My favorite train wreck tale

From Tom Barber:

Ever notice that when a tornado strikes, “tossing mobile homes
about like children’s toys,” a witness inevitably is able to
buttonhole a wire service reporter within moments of emerging from
his storm cellar to announce, “It sounded like a freight train!

My freight train file was swelling impressively when a prized catch
came in an AP second lede writethru from Motley, Minn., where a bumbling
dispatcher had sent two Burlington Northern coal trains down the same
track to a head-on crash 200 yards from Andrew Paife’s home. “Paife
captured the moment for reporter Karren Mills, volunteering:

‘It sounded like a tornado.’ “

A heartbreaking work of staggering cleanup

From Stephen Mcilwaine:

In natural-disaster-prone Australia (“I love a sunburnt country
…” is our national poem) we can rely on at least one TV reporter
per bushfire or flood telling us, “Now begins the heartbreaking
task of cleaning up
.”

Dig those coffers, man

From Gene McCarthy:

One very overworked pet peeve-word I’ve always had was “coffers” and people, usually municipal/government officials, “digging deep” into them to pay somebody or something.

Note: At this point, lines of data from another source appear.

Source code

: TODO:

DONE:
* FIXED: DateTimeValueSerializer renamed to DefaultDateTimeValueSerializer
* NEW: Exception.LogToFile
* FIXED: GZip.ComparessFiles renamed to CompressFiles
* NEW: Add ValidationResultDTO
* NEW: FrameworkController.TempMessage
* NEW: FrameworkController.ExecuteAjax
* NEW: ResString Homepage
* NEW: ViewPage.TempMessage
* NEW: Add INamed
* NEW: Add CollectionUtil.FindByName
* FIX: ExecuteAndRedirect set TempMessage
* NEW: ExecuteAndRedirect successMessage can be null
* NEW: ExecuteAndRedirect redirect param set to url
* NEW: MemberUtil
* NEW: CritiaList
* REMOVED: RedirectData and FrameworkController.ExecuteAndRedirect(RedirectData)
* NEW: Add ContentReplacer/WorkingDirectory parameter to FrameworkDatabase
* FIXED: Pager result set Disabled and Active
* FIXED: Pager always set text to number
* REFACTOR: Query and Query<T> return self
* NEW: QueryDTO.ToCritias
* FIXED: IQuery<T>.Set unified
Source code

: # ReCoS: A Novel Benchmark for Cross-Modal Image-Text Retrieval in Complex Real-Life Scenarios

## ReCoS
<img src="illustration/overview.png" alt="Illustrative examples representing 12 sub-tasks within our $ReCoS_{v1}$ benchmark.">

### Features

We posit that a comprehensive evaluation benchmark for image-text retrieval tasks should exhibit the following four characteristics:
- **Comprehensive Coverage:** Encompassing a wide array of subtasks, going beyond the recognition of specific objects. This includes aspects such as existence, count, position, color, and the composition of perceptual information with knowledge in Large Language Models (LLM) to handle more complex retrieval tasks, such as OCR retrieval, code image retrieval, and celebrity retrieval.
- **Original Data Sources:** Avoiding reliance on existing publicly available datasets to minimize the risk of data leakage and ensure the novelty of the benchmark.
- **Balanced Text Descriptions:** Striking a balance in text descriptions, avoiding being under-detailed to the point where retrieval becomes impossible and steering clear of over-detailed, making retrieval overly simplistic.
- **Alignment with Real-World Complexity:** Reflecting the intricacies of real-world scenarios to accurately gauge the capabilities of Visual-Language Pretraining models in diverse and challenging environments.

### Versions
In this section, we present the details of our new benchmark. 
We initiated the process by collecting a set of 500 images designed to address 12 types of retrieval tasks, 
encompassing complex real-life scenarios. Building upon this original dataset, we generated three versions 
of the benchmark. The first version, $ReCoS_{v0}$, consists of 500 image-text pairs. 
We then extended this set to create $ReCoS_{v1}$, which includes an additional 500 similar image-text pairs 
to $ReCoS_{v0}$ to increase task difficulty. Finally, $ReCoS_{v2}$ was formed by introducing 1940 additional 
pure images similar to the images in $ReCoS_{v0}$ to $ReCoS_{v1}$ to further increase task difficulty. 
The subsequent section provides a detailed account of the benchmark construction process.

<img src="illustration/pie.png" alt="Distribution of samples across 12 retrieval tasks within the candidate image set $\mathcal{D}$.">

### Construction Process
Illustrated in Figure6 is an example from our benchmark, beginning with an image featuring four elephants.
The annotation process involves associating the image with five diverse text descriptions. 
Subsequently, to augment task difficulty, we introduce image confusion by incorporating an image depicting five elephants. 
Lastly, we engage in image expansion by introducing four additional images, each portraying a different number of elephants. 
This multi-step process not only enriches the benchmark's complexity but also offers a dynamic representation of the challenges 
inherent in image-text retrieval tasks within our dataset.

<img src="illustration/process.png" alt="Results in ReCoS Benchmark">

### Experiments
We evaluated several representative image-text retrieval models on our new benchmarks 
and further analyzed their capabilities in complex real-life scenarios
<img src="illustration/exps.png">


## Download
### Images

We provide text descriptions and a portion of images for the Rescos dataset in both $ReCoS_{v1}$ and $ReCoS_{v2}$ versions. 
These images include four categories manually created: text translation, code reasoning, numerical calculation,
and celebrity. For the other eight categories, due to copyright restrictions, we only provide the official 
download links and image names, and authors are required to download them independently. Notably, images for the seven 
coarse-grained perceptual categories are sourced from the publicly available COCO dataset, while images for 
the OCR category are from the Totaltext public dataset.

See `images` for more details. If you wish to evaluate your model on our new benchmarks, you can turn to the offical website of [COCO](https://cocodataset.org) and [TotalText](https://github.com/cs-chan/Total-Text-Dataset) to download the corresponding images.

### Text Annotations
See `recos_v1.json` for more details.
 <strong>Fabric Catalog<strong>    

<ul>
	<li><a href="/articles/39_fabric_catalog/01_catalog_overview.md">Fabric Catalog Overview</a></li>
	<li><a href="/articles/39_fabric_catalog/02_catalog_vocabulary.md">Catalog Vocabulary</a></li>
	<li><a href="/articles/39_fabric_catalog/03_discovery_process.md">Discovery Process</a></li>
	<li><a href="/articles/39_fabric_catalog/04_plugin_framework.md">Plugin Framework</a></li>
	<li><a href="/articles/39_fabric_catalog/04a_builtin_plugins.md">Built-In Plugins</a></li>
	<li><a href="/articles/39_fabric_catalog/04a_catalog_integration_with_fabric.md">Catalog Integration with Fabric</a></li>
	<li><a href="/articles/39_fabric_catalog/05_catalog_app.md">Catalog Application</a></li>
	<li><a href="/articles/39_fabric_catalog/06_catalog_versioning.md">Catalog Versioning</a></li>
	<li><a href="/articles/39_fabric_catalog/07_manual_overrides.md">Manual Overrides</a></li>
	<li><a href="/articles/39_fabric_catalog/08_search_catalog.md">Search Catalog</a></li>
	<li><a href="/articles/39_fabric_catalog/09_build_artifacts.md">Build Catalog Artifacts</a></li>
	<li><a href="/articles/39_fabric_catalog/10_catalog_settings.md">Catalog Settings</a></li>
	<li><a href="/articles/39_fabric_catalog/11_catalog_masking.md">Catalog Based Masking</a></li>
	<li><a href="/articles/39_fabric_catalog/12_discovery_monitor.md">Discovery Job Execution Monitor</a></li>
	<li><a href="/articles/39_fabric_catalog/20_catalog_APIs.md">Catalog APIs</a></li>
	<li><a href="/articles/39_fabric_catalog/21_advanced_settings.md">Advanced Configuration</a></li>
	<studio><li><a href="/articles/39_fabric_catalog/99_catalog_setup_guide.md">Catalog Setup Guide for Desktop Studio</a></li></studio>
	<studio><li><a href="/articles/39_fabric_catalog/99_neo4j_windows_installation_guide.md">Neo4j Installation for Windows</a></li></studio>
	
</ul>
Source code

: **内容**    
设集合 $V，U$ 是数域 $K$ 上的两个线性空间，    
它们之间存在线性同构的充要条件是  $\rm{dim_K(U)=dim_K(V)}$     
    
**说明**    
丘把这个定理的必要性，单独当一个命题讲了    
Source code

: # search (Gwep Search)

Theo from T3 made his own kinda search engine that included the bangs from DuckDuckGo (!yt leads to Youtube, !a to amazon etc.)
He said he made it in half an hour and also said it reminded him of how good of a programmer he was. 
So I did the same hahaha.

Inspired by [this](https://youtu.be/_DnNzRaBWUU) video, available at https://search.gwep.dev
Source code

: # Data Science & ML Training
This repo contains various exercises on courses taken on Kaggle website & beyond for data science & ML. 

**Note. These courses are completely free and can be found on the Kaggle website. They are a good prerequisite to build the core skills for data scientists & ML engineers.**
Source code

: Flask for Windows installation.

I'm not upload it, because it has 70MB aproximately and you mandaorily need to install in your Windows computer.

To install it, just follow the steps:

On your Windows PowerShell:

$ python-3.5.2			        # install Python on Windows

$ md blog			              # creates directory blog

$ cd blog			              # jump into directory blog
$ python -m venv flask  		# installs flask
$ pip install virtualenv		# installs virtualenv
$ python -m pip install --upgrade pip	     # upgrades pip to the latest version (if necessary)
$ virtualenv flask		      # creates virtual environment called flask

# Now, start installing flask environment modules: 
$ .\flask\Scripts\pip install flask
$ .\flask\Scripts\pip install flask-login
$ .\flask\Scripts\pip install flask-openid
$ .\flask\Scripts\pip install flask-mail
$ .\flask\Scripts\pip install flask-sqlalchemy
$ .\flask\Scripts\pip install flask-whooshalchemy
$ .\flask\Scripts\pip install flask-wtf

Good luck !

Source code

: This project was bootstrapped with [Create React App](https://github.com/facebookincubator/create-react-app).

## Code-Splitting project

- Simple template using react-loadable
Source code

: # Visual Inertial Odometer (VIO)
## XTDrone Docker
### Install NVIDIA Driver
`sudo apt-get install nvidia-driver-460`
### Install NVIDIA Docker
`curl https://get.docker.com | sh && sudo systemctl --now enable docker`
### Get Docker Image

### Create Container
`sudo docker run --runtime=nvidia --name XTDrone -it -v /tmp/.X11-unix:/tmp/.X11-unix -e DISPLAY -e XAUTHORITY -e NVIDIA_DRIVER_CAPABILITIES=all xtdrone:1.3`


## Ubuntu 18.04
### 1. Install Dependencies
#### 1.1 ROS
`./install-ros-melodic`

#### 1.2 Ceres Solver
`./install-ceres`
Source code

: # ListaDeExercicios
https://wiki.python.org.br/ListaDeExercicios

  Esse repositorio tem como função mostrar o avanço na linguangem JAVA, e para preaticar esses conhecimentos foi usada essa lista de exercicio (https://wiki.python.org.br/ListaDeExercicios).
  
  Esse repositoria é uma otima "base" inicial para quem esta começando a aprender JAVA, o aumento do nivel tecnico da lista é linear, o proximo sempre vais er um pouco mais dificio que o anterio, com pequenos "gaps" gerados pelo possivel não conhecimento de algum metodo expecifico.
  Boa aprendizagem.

In a day when cash is becoming obsolete and funds are whizzed around the world in
a millisecond, isn’t it a bit ridiculous to continue to use a term
which Webster’s New World dictionary says was a “chest for holding
money or valuables?” Maybe just plain old “accounts”
would more than suffice.

A scrambled egg

From Tim Christie:

When I worked at the Yakima (Wash.) Herald-Republic in Eastern Washington, and one of the big city papers would come into town to write about a local issue, you could count on one of the many small towns in the Yakima Valley described as a “hard scrabble hamlet.”

Which always made me think of a hard-scrambled omelet.

Perfect perfection

From Greg Newell:

My pet peeve as a sports writer/editor is the dreaded reference
to a PERFECT 18-0 record or a PERFECT 9-0 or perfect any record that includes only wins. There is no such thing as an IMPERFECT 18-0,
is there?

Oh, those evil geniuses

From Bill Case:

I’ve noticed a tad bit of grade-inflation in the use of the word
mastermind” in describing criminals. One local broadcast
this week used the term to describe a teenage lout who convinced two
of his peers to rob a drugstore (actually THE drugstore) in a small
town in rural West Virginia. Since everybody knows everybody else
in this particular town — and the trio of louts left a clear trail
of footprints in the snow — all were apprehended shortly after the
fact. I think we need some kind of minimum level of competence for
criminal masterminds.

Leaf it to us

Adam M. Gaffin has had it with:

Leafy suburb” and “gritty former mill
town
.” Sometimes when reading the Boston Globe, you get the
idea that those are the only two types of communities in eastern Massachusetts.

Scrambling on the battle lines

From Ian Trontz:

  • Battle lines were drawn” to describe any controversy
    (sometimes preceded by “Tempers flared”).
  • Where (insert dominant local livestock here)
    outnumber humans” to describe any rural area.
  • Scrambling.” About half the nation’s newspapers
    must have run stories following the aborted American Airlines strike
    that read, “leaving the airline scrambling.” That would
    cause a disaster the likes of which the NTSB has never seen. The word
    never again should appear outside of a football story.
  • Thoughts of brainchildren

    Sharyn Wizda proffers these peeves:

  • Describing any profile subject as “the thinking man’s (or
    woman’s) sex symbol
    .”
  • Describing somebody’s new product as his or her “brainchild.”
  • Describing any Rocky Mountain town smaller than Denver as “nestled
    at the foot of snow-capped peaks
    .”
  • In any crime story: “This close-knit community has been
    shaken by the tragedy
    ….”
  • Range radar

    Ron Landfried requests an end to range roving;
    to wit:

  • I’m tired of writers who use the shorthand “ranging from” or “everything from …. to…… ” to describe a bunch of miscellaneous stuff. Unless you’re talking about numbers
    ranging from one to 10, no one knows what’s between the two extremes,
    including the writers.
  • Here are the greatest hits from the Landfried Collection

    • Dec. 17

      New York Times: How could it be otherwise in a society that blatantly
      uses sex to sell everything from sneakers to beer?

    • Jan. 6

      Herald-Sun: The board went over a raft of proposals that covered
      everything from library funding to tax-collection rate accounting
      methods.

    • Feb. 12

      Chapel Hill Herald: Efthimios “Tommy” Mariakakis served
      up everything from hot dogs to stuffed grape leaves in more than 50
      years of running restaurants here.

    (editor’s note: I believe these dates are 1996-97).